Defining antisemitism
On its website, the U.S. Department of State cites the International Holocaust Remembrance Alliance’s definition of antisemitism. The StandWithUs Center for Legal Justice also uses the definition as a basis of its Title VI complaint against Middlebury College.
But, the American Civil Liberties Union and other free speech advocacy organizations have taken issue with that definition, sending letters last year to the U.S. Secretary of Education under the Biden administration and the American Bar Association, urging the definition be rejected.
This was due to concerns that the definition equates protected speech under the First Amendment, such as political criticism of the government of Israel or Zionism, with unprotected discrimination and would cause increasing censorship on college campuses, according to the letters.
“Regardless of the original intent of its drafters, in practice the IHRA definition has been used consistently (and nearly exclusively) not to fight antisemitism, but rather to defend Israel and harm Palestinians — at the cost of undermining and dangerously chilling fundamental rights of free speech, freedom of assembly and protest, and academic freedom,” the letter to the American Bar Association reads.
Feldman, with Shalom Alliance, said there are three areas where she considers criticism of Israel to be antisemitic: demonization of Israel, delegitimization of the nation of Israel and double standards directed toward Israel.
“It’s more about listening to the Jewish people when they are experiencing antisemitism, and stop trying to put it in a box, because antisemitism is a shape-shifting form of hatred,” Feldman said.
Stark said the actions of the Trump administration to investigate institutions of high learning and threaten funding cuts are particularly concerning because universities have traditionally fostered free speech and served as “breeding grounds of dissent and vociferous criticism of the federal government.”
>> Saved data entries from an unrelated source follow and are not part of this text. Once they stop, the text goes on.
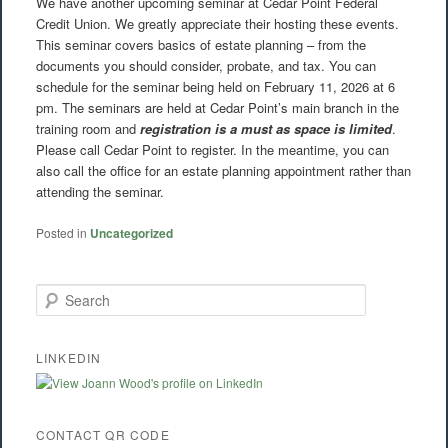
We have another upcoming seminar at Cedar Point Federal
Credit Union. We greatly appreciate their hosting these events.
This seminar covers basics of estate planning – from the
documents you should consider, probate, and tax. You can
schedule for the seminar being held on February 11, 2026 at 6
pm. The seminars are held at Cedar Point’s main branch in the
training room and
registration is a must as space is limited
.
Please call Cedar Point to register. In the meantime, you can
also call the office for an estate planning appointment rather than
attending the seminar.
Posted in
Uncategorized
S
e
a
r
LINKEDIN
c
h
CONTACT QR CODE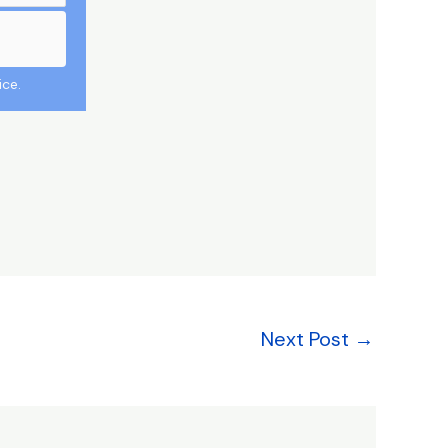
ice.
Next Post
→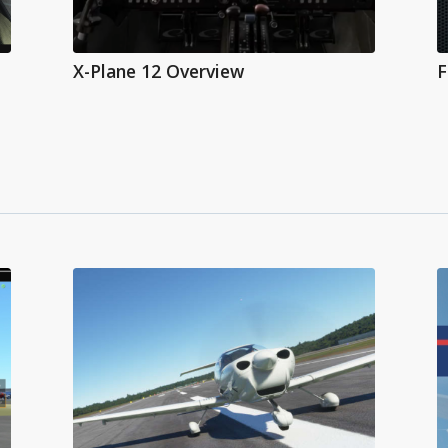
X-Plane 12 Overview
F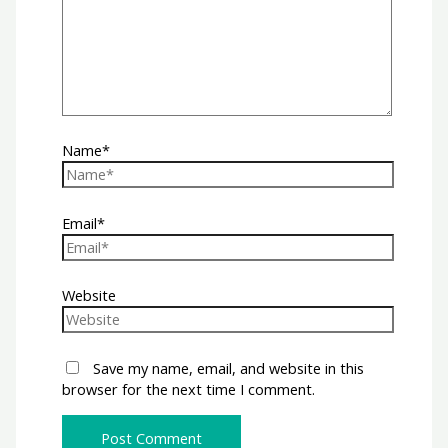
Name*
Email*
Website
Save my name, email, and website in this
browser for the next time I comment.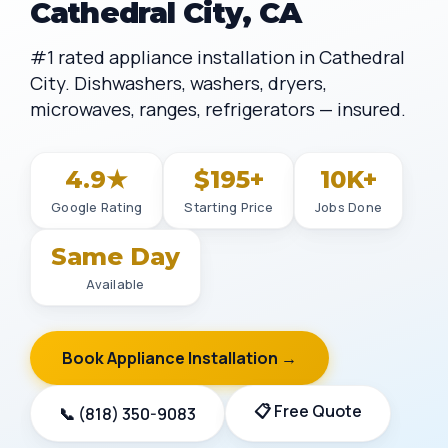
Cathedral City, CA
#1 rated appliance installation in Cathedral
City. Dishwashers, washers, dryers,
microwaves, ranges, refrigerators — insured.
4.9★
$195+
10K+
Google Rating
Starting Price
Jobs Done
Same Day
Available
Book Appliance Installation →
📋 Free Quote
📞 (818) 350-9083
“Without intending to diminish in any way the very real problem of antisemitism on college campuses and in American society writ large, this is not a good faith attempt to actually combat antisemitism,” Stark said. “The preoccupation with speech on university campuses, which I think we’ve seen through multiple executive orders and the White House’s public comments, are part of a broader assault on American intellectual life.”
Correction: An earlier version of this story stated an incorrect date when Middlebury College received a letter from the U.S. Department of Education’s Office of Civil Rights.